VAL DI SOLE - Nessun segnale trasmesso dal radiocollare. Nessuna immagine catturata dalle fototrappole. Da un mese e mezzo si sono perse le tracce della lupa Ludovica, che il 1° aprile scorso era stata catturata e radiocollarata nel settore lombardo del Parco nazionale dello Stelvio, nell'ambito del progetto di ricerca WolfNex. Il timore è che sia stata uccisa dai bracconieri. A dare notizia della scomparsa della lupa è lo stesso Parco, con una nota del direttore Franco Claretti, che si dice «profondamente dispiaciuto».

L'ultima localizzazione di Ludovica risale alle ore 6 del 28 settembre nei pressi di val Verniana, nel Comune di Vermiglio: da quel momento il collare è rimasto "muto". I ricercatori hanno atteso qualche giorno e poi hanno avviato anche delle ricerche con antenna Vhf, ma senza esito.Che fine ha fatto la lupa? Le ipotesi messe sul tavolo dai ricercatori sono più di una. Si va da un possibile malfunzionamento del radiocollare all'allontanamento dell'esemplare dall'area di studio (ma il dispositivo avrebbe dovuto comunque funzionare) fino all'ipotesi di in incidente (ma non ne sono stati segnalati). «Infine - si legge - c'è la possibilità che l'esemplare sia stato vittima di un atto di bracconaggio». Se fossimo in un racconto giallo dovremmo dire che mancano sia il cadavere che la pistola fumante, ma gli indizi raccolti fanno temere che la lupa sia morta e che dietro la sua scomparsa possa esserci la mano umana: in caso di decesso per cause naturali il radiocollare avrebbe dovuto continuare a trasmettere i dati.

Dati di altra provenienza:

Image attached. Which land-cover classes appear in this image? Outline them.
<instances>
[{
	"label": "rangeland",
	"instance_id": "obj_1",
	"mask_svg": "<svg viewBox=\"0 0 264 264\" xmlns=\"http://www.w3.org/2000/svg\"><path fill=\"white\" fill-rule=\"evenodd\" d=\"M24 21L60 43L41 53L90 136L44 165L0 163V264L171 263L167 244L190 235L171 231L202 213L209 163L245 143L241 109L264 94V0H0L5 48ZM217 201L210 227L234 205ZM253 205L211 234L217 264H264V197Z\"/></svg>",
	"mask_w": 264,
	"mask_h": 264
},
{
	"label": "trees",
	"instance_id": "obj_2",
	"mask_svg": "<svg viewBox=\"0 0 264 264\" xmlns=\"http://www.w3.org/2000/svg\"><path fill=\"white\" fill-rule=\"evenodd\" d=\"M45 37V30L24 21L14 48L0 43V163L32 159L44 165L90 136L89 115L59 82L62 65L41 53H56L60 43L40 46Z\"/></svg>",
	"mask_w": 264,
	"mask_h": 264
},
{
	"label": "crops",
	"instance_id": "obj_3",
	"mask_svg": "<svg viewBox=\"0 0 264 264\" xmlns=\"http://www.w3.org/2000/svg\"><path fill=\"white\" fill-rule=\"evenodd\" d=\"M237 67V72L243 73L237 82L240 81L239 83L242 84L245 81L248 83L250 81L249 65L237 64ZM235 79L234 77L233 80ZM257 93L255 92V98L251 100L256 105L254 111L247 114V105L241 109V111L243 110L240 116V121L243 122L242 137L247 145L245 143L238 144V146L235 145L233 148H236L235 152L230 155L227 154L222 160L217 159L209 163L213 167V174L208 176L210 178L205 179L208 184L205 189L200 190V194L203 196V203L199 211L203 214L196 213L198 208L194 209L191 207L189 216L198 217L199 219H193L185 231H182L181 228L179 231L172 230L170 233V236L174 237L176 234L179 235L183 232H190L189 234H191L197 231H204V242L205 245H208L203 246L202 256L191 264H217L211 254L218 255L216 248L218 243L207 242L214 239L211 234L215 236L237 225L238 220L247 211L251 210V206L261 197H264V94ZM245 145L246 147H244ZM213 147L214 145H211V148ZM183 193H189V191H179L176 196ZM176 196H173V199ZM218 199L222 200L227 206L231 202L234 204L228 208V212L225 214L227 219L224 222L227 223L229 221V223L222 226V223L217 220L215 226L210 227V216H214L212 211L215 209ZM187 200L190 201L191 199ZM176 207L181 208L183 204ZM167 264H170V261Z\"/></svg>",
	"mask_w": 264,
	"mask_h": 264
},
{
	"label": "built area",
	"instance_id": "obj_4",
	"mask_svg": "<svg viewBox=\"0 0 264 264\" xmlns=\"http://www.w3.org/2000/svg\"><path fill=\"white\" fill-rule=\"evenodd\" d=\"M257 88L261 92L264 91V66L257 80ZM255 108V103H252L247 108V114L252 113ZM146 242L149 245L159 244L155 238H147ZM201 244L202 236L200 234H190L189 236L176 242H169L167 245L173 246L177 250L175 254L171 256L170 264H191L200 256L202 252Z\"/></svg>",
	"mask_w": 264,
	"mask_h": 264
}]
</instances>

«Tutto fa pensare che Ludovica non sia più viva», ammette Luca Pedrotti, coordinatore scientifico per i tre settori del Parco (Trentino, Lombardia e Alto Adige). All'assenza del segnale Gps, infatti, si aggiunge il fatto che la lupa non sia stata più immortalata dalle fototrappole che monitorano il branco del Tonale. La scomparsa di Ludovica porta con sé una perdita scientifica e gestionale di grande rilievo: «In sei mesi - sottolinea Pedrotti - abbiamo potuto studiare la struttura del branco del Tonale, verificare la sua estensione territoriale e documentare con precisione le predazioni su ungulati selvatici e domestici. Un patrimonio di dati prezioso per comprendere come uomini e lupi condividano lo stesso territorio». Sulla scomparsa della lupa chiede di fare chiarezza l'associazione «Io non ho paura del lupo Aps», che parla anche di «una sequenza allarmante di eventi che stanno raccontando il Trentino come un possibile teatro di crimini contro la biodiversità», con riferimento pure agli orsi morti a Caldes e Fondo. Ma va detto che, se di bracconaggio si è trattato, non vi è certezza che sia accaduto in val di Sole: «Sarebbe fuorviante puntare il dito solo contro Vermiglio», precisa Pedrotti, spiegando da un lato come la notizia della scomparsa della lupa sia stata data per trasparenza e senza intento accusatorio, ma anche che non si possa escludere che Ludovica sia scomparsa in territorio lombardo, dove peraltro il branco trascorre l'80% del tempo.

«L'ultima localizzazione è delle 6 del mattino, ma il dato successivo del radiocollare sarebbe arrivato alle 20, un lasso di tempo nel quale non si può escludere che la lupa si sia spostata». Il Parco, che prosegue comunque il monitoraggio della zona, ha informato dell'accaduto anche il Servizio foreste e fauna della Provincia, che ha avviato una indagine.